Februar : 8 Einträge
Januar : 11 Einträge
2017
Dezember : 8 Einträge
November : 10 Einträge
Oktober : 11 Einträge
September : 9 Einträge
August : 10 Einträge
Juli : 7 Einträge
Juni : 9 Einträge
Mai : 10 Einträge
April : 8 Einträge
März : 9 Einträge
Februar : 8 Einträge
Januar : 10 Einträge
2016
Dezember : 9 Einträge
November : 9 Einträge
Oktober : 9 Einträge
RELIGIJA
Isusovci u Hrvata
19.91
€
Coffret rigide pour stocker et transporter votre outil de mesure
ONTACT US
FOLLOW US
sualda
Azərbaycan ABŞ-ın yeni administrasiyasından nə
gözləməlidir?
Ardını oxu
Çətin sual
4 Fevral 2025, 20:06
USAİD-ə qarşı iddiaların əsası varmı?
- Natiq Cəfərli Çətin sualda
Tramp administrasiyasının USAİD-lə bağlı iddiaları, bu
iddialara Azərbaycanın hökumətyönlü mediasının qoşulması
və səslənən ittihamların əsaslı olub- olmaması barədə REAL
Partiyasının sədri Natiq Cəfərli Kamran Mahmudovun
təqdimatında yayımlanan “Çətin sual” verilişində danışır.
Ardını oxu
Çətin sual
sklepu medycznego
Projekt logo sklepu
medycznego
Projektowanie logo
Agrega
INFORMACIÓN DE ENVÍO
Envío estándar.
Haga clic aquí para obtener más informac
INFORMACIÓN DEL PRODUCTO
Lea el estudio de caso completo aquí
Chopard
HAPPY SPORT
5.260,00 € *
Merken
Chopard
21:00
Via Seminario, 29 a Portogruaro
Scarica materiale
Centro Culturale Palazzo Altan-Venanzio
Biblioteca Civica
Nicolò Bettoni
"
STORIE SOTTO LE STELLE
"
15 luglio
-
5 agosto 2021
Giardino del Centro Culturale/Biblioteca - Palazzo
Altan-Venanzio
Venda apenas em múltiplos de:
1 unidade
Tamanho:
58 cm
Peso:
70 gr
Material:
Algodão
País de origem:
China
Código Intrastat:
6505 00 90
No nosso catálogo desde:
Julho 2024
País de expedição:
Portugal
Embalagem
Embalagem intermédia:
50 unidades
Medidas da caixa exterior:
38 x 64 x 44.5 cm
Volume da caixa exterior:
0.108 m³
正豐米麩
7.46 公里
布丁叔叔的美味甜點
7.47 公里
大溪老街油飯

------------------------

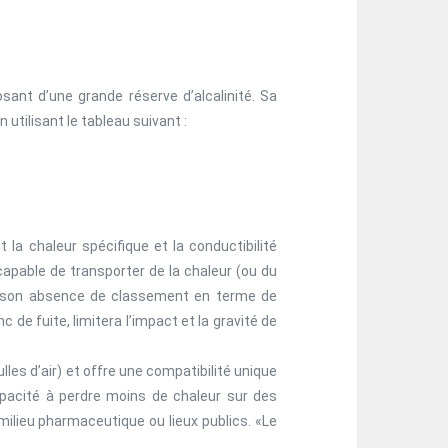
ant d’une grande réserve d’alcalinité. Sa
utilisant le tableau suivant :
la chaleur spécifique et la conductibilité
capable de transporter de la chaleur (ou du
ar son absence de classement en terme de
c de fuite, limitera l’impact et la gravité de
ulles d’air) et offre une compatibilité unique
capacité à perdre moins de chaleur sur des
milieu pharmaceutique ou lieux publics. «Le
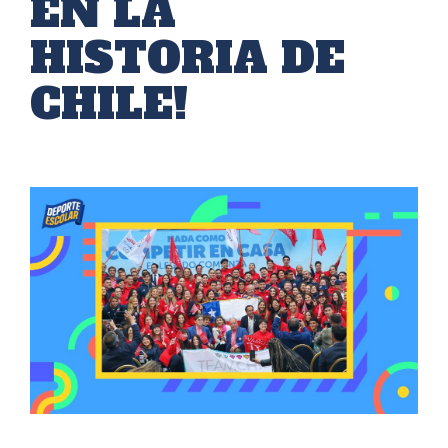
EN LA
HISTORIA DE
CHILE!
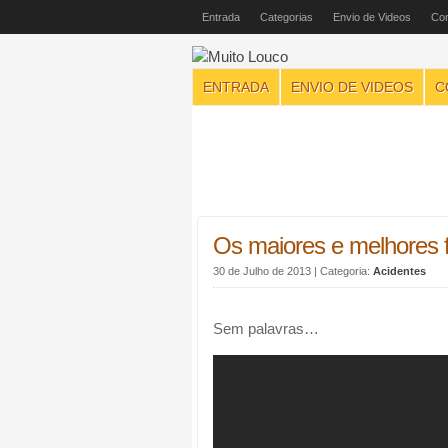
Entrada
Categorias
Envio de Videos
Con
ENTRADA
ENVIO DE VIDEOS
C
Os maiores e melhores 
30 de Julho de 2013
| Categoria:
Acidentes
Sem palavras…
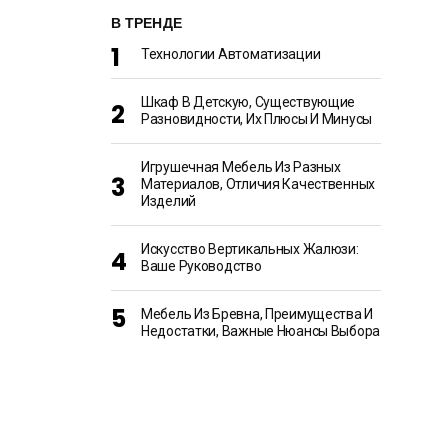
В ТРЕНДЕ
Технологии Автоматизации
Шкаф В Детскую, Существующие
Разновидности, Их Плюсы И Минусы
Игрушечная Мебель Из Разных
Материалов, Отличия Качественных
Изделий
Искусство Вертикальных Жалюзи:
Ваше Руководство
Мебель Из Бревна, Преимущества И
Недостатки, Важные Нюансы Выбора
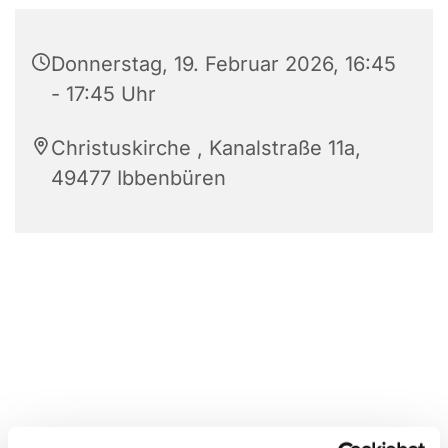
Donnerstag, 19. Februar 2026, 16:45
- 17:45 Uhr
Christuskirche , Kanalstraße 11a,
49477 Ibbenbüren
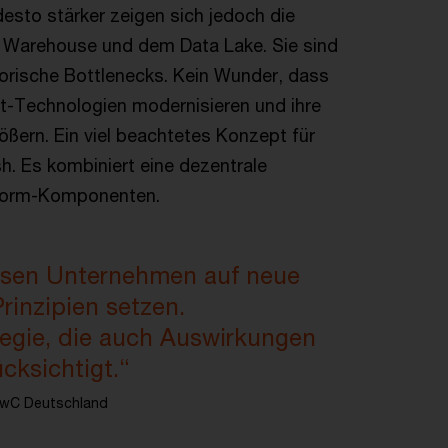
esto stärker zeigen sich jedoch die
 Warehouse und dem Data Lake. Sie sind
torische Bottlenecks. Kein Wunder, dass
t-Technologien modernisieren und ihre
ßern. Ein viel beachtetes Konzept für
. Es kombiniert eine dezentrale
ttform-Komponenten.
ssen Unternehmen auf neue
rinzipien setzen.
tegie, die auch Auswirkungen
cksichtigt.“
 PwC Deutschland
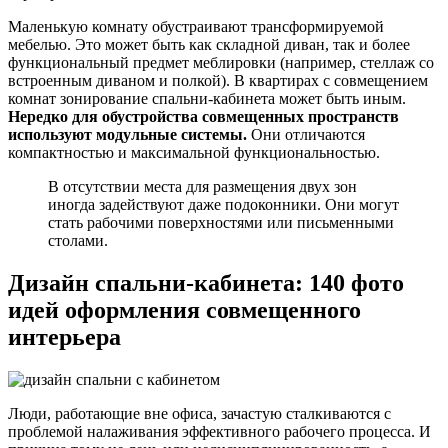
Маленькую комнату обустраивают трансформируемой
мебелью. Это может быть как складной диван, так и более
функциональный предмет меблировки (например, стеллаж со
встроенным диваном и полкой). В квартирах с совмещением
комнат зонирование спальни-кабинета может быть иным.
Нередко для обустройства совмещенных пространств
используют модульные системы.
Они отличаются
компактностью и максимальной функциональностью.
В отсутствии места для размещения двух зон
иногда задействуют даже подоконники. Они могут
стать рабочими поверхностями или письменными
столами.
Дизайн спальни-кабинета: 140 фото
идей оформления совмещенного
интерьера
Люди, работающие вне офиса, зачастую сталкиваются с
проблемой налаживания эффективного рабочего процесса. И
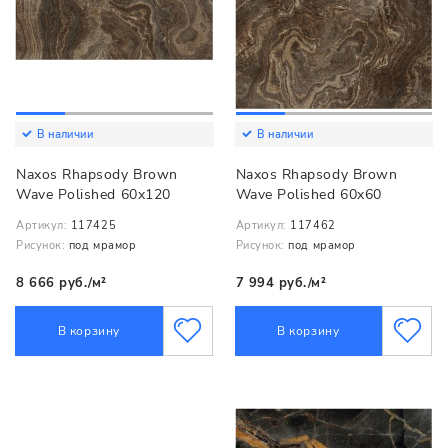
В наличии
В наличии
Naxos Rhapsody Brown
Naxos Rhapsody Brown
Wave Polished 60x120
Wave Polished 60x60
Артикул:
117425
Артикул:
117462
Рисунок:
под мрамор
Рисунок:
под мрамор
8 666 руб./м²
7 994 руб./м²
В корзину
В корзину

------------------------

**JOB**
Within the records above, find every line holding the word "Biblioteca" and give the total as a bare number.

**FINISHED EXERCISE**
2